» Work to complete
Once the line with "State laws and rules" is found, repeat it and all later lines exactly through the end of the listing below, with the pictures left out.

» Raw data
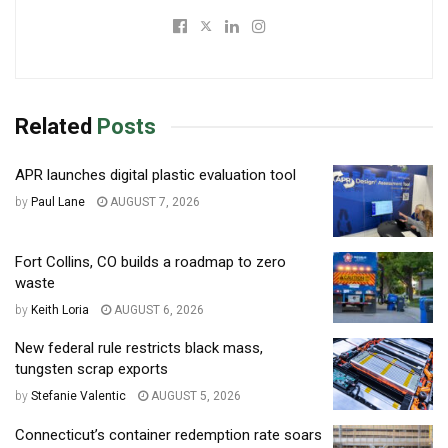
Related
Posts
APR launches digital plastic evaluation tool
by
Paul Lane
AUGUST 7, 2026
Fort Collins, CO builds a roadmap to zero
waste
by
Keith Loria
AUGUST 6, 2026
New federal rule restricts black mass,
tungsten scrap exports
by
Stefanie Valentic
AUGUST 5, 2026
Connecticut’s container redemption rate soars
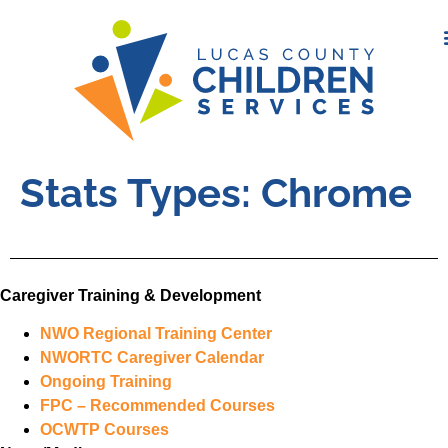
Stats Types:
Chrome
Caregiver Training & Development
NWO Regional Training Center
NWORTC Caregiver Calendar
Ongoing Training
FPC – Recommended Courses
OCWTP Courses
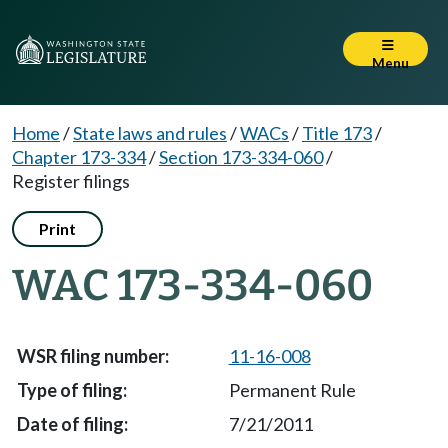
Menu
Home
/
State laws and rules
/
WACs
/
Title 173
/
Chapter 173-334
/
Section 173-334-060
/
Register filings
Print
WAC 173-334-060
11-16-008
Permanent Rule
7/21/2011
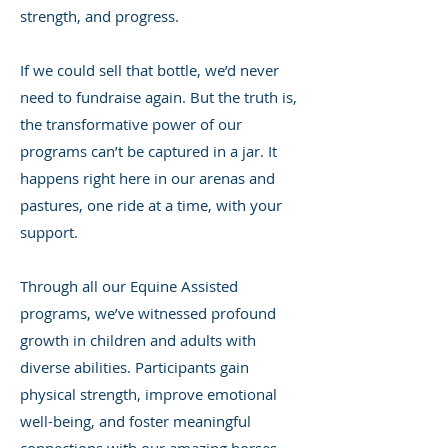
strength, and progress.
If we could sell that bottle, we’d never
need to fundraise again. But the truth is,
the transformative power of our
programs can’t be captured in a jar. It
happens right here in our arenas and
pastures, one ride at a time, with your
support.
Through all our Equine Assisted
programs, we’ve witnessed profound
growth in children and adults with
diverse abilities. Participants gain
physical strength, improve emotional
well-being, and foster meaningful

» Written solution
State laws and rules
/
WACs
/
Title 173
/
Chapter 173-334
/
Section 173-334-060
/
Register filings
Print
WAC 173-334-060
11-16-008
Permanent Rule
7/21/2011
strength, and progress.
If we could sell that bottle, we’d never
need to fundraise again. But the truth is,
the transformative power of our
programs can’t be captured in a jar. It
happens right here in our arenas and
pastures, one ride at a time, with your
support.
Through all our Equine Assisted
programs, we’ve witnessed profound
growth in children and adults with
diverse abilities. Participants gain
physical strength, improve emotional
well-being, and foster meaningful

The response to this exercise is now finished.